Printed on: December 03, 2012

Amid GOP leadership fight, campaign cash flowed

Associated Press

BOISE, Idaho (AP) - As Election Day approached, Moscow Republican House candidate Cindy Agidius noticed her campaign account filling with money from prominent GOP lawmakers, from districts hundreds of miles from hers in northcentral Idaho.

House Speaker Lawerence Denney of Midvale chipped in $1,000 from an internal GOP account, while Majority Leader Mike Moyle of Star gave $500. Cash from Assistant Majority Leader Scott Bedke of Oakley and Rep. Christy Perry of Nampa also went into her coffers.

"It was always interesting to see where the money came from, especially since I didn't ask for it," said Agidius, who won Nov. 6 by just 123 votes.

More than a show of support for a partisan colleague in a tight race, however, this election cash infusion for Agidius and dozens of other Republican candidates across Idaho underscores the tense internal House GOP fight now being waged for leadership posts.

Denny and Bedke are facing off for House speaker, Moyle has a challenge from Rep.

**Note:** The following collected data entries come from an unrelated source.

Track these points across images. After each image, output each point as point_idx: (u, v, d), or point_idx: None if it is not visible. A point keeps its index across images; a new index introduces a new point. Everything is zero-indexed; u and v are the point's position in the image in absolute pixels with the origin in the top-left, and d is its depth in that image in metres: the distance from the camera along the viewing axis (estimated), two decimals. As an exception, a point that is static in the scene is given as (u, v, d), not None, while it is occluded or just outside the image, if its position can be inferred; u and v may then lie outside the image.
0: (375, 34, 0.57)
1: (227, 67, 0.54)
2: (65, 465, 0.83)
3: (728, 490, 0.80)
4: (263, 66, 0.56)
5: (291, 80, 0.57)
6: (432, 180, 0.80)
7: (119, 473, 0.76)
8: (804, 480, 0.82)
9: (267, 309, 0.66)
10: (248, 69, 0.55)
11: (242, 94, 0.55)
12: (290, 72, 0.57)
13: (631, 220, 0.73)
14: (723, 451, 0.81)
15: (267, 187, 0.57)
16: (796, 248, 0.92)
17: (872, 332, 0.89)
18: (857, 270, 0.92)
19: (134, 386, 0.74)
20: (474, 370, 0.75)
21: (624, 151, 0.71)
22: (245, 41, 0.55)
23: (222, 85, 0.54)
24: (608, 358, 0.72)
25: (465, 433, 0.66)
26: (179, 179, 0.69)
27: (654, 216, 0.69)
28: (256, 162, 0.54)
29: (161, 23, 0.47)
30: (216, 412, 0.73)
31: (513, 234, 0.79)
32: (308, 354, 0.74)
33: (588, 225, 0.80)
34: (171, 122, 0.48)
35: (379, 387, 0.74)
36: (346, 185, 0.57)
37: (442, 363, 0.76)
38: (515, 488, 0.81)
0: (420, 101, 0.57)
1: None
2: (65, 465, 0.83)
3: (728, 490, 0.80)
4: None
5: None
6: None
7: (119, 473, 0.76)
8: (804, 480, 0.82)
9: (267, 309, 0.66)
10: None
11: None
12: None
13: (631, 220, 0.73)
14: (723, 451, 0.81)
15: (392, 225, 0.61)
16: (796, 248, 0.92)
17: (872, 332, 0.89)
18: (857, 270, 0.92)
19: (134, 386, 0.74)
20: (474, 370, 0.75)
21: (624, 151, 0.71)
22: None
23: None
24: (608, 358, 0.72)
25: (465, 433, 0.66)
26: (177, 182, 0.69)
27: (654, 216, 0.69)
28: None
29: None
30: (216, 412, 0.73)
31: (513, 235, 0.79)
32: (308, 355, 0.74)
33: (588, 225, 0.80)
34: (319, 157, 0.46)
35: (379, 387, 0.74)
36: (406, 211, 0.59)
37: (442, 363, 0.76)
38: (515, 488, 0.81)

Rich Wills of Glenns Ferry, and Perry has two rivals, Reps. Steve Hartgen of Twin Falls and John Vander Woude of Meridian, for the open House majority caucus chair post.

There's also a three-way competition for Bedke's old job, with Reps. Brent Crane of Nampa, Jeff Thompson of Idaho Falls and Lynn Luker of Boise aiming for assistant majority leader.

Money isn't everything, but Idaho politicians aren't neglecting it as they seek power - or, in Denney's and Moyle's case, to preserve it - at next Wednesday's closed-door, GOP-only dinner at a Boise country club. There, a secret ballot will determine the personalities who will control the chamber when the 2013 session starts Jan. 7.

The Denney-Bedke matchup has garnered the most scrutiny.

Denney, a western Idaho alfalfa farmer, has been speaker for three terms, long enough to win the loyalties of representatives who rallied with him around issues including opposition to President Obama's health insurance overhaul, but also bitter enemies who feel he runs the chamber with a partisan fist.

In six years, he's booted Republicans from committee chairmanships on loyalty grounds and punished lobbyists who supported his rivals. This spring, he contributed $10,000 from a House account he controls, the Victory Fund, to political action committees working to unseat GOP incumbents in May 15's primary.

Though Denney denies he intended the cash be used to beat sitting Republicans, Bedke contends the situation laid bare a management style that favors creating divisions, not good public policy.

"This is about pragmatic problem solving," said Bedke, a rancher. "It's also about being inclusive. And we can be inclusive without compromising our principals."

Denney expects their fight to be decided by 23 Republican House freshmen.

"It's going to come down to new people who really have not built a relationship with either one of us," he said. "I've been talking to the returning people, as well, but the new folks are the ones that don't know us."

Wills didn't return a phone call Friday.

But Moyle, now Denney's right-hand man in the chamber, expects leaders who survive Wednesday night will have a variety of motives to thank.

Some conservative lawmakers will pick leaders most likely to stand up to federal initiatives. Others will choose based on who they believe will reward them with prime committee assignments. Still others may have simple political grudges to settle.

"There's all kinds of different things in play," Moyle said.

And then, of course, there's money.

Amid the speaker's race, Bedke gave more than $26,000 to 37 House GOP candidates. Thirty won and will vote Wednesday.

Denney, meanwhile, chipped in about $28,000 to 36 candidates via the Victory Fund he controls. Twenty-three were victorious.

Like Agidius, some received money from both Denney and Bedke - and will have to decide between them.

Politically savvy, Agidius knows not to tip her hand.

"I'm going to go to Boise with an open mind, and I'm going to listen some more," she said, adding campaign contributions will hardly be decisive.

There's some precedent for that.

In 2006, state Rep. Bill Deal, from Nampa, gave $11,000 to 22 GOP candidates, ahead of his bid for House speaker against Denney.

Denney gave only $3,400 to 13 candidates - but still won.